DOCUMENT EXTRACT =>
Saturday, February 14, 2026

Pure bred Boston

 Miss Minerva nodded. "You never met him, did you, Dan? Well, you will, shortly. And he certainly won't approve of you."

"Why not?" Dan Winterslip bristled.

"Because he's proper. He's a dear boy, but oh, so proper. This journey is going to be a great cross for him. He'll start disapproving as soon as he passes Albany, and think of the long weary miles of disapproval he'll have to endure after that."

"Oh, I don't know. He's a Winterslip, isn't he?"

"He is. But the gypsy strain missed him completely. He's all Puritan."

(from The House Without a Key, by Earl Derr Biggers)

Thursday, February 12, 2026

Not looking for trouble

 Matt turned, gave a quick glance around the room and went out, looking neither to right nor left. Only a fool goes looking for trouble, and his life had brought him more than enough, and knowing how to recognize possible trouble meant knowing how to avoid it. Even to meet the glance of some men was an invitation to trouble, for to them it was a challenge to which they must respond.

(from The Empty Land, by Louis L'Amour)

Wednesday, February 11, 2026

Not a good place for a young woman

    He studied her for a moment. "How old are you, Madge?"

    "Nineteen - going on forty. Nobody looks out for a girl alone, Matt. She looks out for herself, and you know what kind of a world it is."

(from The Empty Land, by Louis L'Amour)

   


Tuesday, February 10, 2026

Not an Absoluter

 Matt Coburn did not believe that it was when his time came that he would die. With the harsh realism that was typical of him, he believed he would cash in his chips whenever he became careless.

(from The Empty Land, by Louis L'Amour)

Monday, February 09, 2026

Sydney Ducks

 In his novel, The Empty Land, Louis L'Amour makes reference to the Sydney Ducks. According to Wikipedia:

The Sydney Ducks was the name given to a gang of criminal immigrants from Australia in San Francisco, during the mid-19th century. Because many of these criminals came from the well-known British penal colonies in Australia, and were known to commit arson, they were blamed for an 1849 fire that devastated the heart of San Francisco, as well as the rampant crime in the city at the time.

The Sydney Ducks were criminals who operated as a gang, in a community that also included sailors, longshoremen, teamsters, wheelwrights, shipwrights, bartenders, saloon keepers, washerwomen, domestic servants, and dressmakers. The largest proportion (44%) were born in Ireland and migrated during the Great Irish Famine, first to Australia as laborers and then to California as part of the Gold Rush.

The criminality of the Sydney Ducks was the catalyst for the formation of the first Committee of Vigilance of 1851. The vigilantes usurped political power from the corrupt or incompetent officials in the city, conducted secret trials, lynchings, and deportations, which effectively decimated the Sydney Ducks. The area where the Sydney Ducks clustered at the base of Telegraph Hill was originally known as "Sydney-Town," but by the 1860s was called exclusively by its better-known name, the Barbary Coast.




Sunday, February 08, 2026

Give us men who can think!

     "Fife, I want a city council of responsible men," Felton said. "Will you join us?"

    "It ain't fitten, son. I want to stand clear to call names and tell you when you're wrong. But if you're right, I will say that, too."

RECORDS SHOWN =>
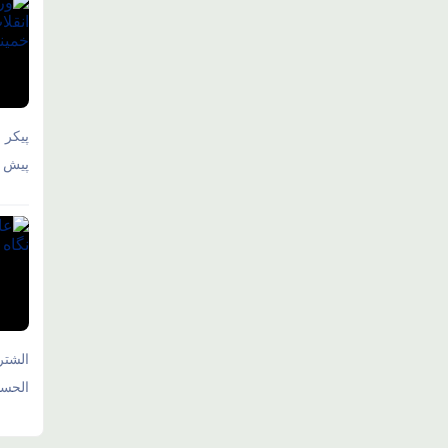
پیکر 
پیش و
الشتر
الحسی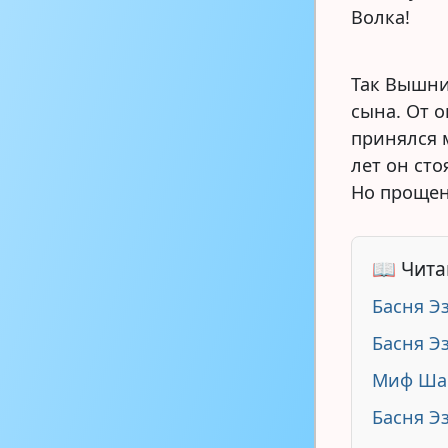
Волка!
Так Вышни
сына. От 
принялся 
лет он ст
Но прощен
📖 Чита
Басня Э
Басня Э
Миф Ша
Басня Э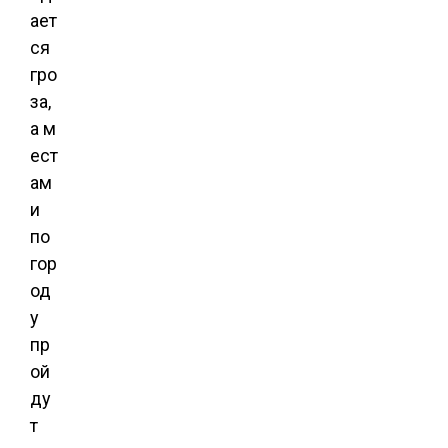
ает
ся
гро
за,
а м
ест
ам
и
по
гор
од
у
пр
ой
ду
т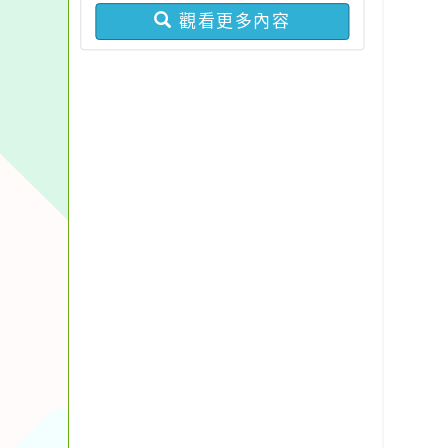
期第7次代理教師甄選結
觀看更多內容
果(第10招)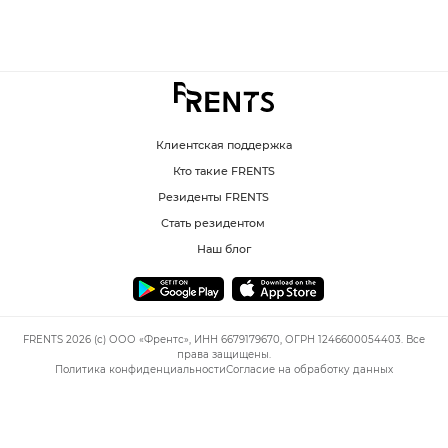
Клиентская поддержка
Кто такие FRENTS
Резиденты FRENTS
Стать резидентом
Наш блог
FRENTS 2026 (c) ООО «Френтс», ИНН 6679179670, ОГРН 1246600054403. Все
права защищены.
Политика конфиденциальности
Согласие на обработку данных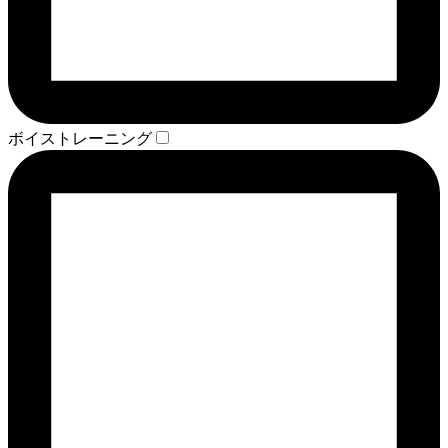
ボイストレーニング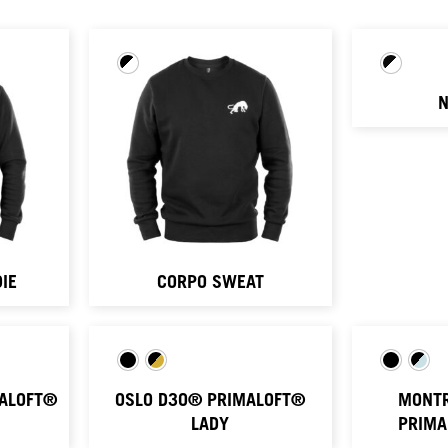
N
IE
CORPO SWEAT
ALOFT®
OSLO D3O® PRIMALOFT®
MONT
LADY
PRIMA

PROBLEM TO SOLVE =>
Answer these from the excerpt page:
1. How old does Madge tell Matt she is?
2. What share of the Sydney Ducks were born in Ireland?
3. By the 1860s, what name was used for the area once called "Sydney-Town"?
Answer using only the excerpt page.

ANSWER SPACE =>
1. Nineteen, "going on forty."
2. 44%.
3. The Barbary Coast.